時は世紀末。混沌とした時代に生まれた1頭のサラブレッド。孤独を背に”王道”を突き進むその姿は、強く、速く、何より美しい。そしてその気高さに全てが平伏(ひれふ)す。荘厳なオペラの歌声が響き渡る中、天は裂け、光は満ち、今ここに孤高の覇王「テイエムオペラオー」降臨!
テイエムオペラオー最大の武器。それは神から授かりし心臓だ。それは突然変異と言っても過言では無かった。オペラオーの心臓の大きさは競走馬の平均のなんと1.5倍。1回の拍動で送られる血液量は1.8倍。大きく強靭な心臓が極限の心肺機能を生み出すのだ。そして、上昇した心拍数を元に戻す副交感神経の働きは平均の2~3倍。疲労により体内に溜まる乳酸の量は通常より20~30%少なかった。つまりオペラオーは驚異的に疲れにくいタフな心臓と肉体を持っていたのだ。これを武器に長く王として君臨する事となる。
そんなオペラオーもクラシックは1冠に終わった。1999年皐月賞では後のダービー馬アドマイヤベガ、後の菊花賞馬ナリタトップロードを大外から豪快に差し切りG1初戴冠を果たす。しかし、続くダービーでは鞍上の早仕掛けにより3着、菊花賞では今度は仕掛け遅れにより届かず2着。鞍上和田竜二騎手のミス騎乗とメディアに叩かれた。当時無名の若干22歳の若者には荷が重かった。しかし、燻(くすぶ)っていたオペラオーの真の力は翌年、迷いを断ち切った鞍上と供に覚醒してゆく。
世紀末最後の年、西暦2000年。この年、1年に及ぶ長き間、覇王の統治が始まる。

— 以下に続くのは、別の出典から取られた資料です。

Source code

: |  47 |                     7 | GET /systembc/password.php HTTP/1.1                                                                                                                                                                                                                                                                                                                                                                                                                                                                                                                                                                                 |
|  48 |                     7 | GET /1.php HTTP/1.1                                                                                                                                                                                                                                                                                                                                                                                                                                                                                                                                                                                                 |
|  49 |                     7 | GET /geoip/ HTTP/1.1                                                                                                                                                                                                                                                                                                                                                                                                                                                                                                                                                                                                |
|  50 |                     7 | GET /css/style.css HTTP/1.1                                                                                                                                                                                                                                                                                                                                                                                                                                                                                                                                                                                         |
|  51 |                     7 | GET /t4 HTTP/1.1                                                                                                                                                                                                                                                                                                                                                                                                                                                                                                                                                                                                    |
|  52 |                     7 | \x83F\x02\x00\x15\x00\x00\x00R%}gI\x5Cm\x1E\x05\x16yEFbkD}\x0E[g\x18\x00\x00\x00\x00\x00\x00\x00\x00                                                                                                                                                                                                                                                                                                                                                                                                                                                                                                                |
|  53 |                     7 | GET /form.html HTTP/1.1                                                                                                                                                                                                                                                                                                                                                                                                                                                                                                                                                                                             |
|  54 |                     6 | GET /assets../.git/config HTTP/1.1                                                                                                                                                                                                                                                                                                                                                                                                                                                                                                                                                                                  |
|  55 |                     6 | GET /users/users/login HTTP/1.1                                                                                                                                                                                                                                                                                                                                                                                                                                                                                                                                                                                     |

陣営から「今年は絶対に負けるな!」と檄が飛ぶ中、緒戦となる2月のG2京都記念で10力月振りの勝利。これを皮切りに、日本競馬史に残る快進撃が開始された。続く3月のG2阪神大賞典で重賞連覇を飾ったオペラオーは、4月のG1天皇賞春で勝利。6月のG1宝塚記念では永遠のライバルとなるメイショウドトウをクビ差で撃破した。さらに秋にはG2京都大賞典を快勝。そしてG1天皇賞秋、ジャパンCをいずれもメイショウドトウを2着に下し、これで7連勝を飾る。
しかし年間無敗記録まであと1勝と迫ったオペラオーに立ちはだかったのがG1有馬記念。勝利の女神が罠を仕掛ける。スタート直後からスローペースで馬群に包まれ苦しい展開。直線を向いても全く前が開く気配は無い。四面楚歌の包囲網。前との差は10馬身。もう無理だ。中山が悲鳴に包まれた次の瞬間、僅かに開いた”王道”、その間隙を突くように、馬群の真ん中をこじ開けて来たオペラオー。それは神々しい輝きを放った覇王の真の姿だった。ハナ差20cmの逆転劇。こうして、この年オペラオーは8戦8連勝、内G1、5勝のパーフェクトな成績を残した。そしてこれは史上初の古馬中長距離G1戦完全制覇となった。
絶体絶命の状況をも打破する驚異的な勝負根性、そして切れる上に息の長い末脚を繰り出す覚醒したオペラオーはもはや手がつけられない強さだった。
時は流れ、長く王として君臨したオペラオーにも幕引きの時は訪れる。永遠のライバル、メイショウドトウとの合同引退式。何という粋な計らいだろうか。実はドトウは2001年宝塚記念でG1初制覇を果たしている。奇しくも、そのレースが戦友オペラオーを2着に破った記念すべき悲願のレースだった。こうして、一時代を築いた2頭の名馬が、惜しまれつつもターフを去っていった。
テイエムオペラオー 生涯成績(14.6.3.3)
そして同時に、オペラオーは生涯獲得賞金18億3518万円の世界レコード保持者となった。この記録は今現在も破られていない。。
類い稀な心肺機能を武器に、長きに渡り王座に君臨してきたオペラオー。そんな彼が守り続けたもの、それは追いかけてくる者のいない孤独だったのかも知れない。孤高の覇王、テイエムオペラオー。哀愁のオペラの歌声が響き渡る中、今静かに幕が降りる。。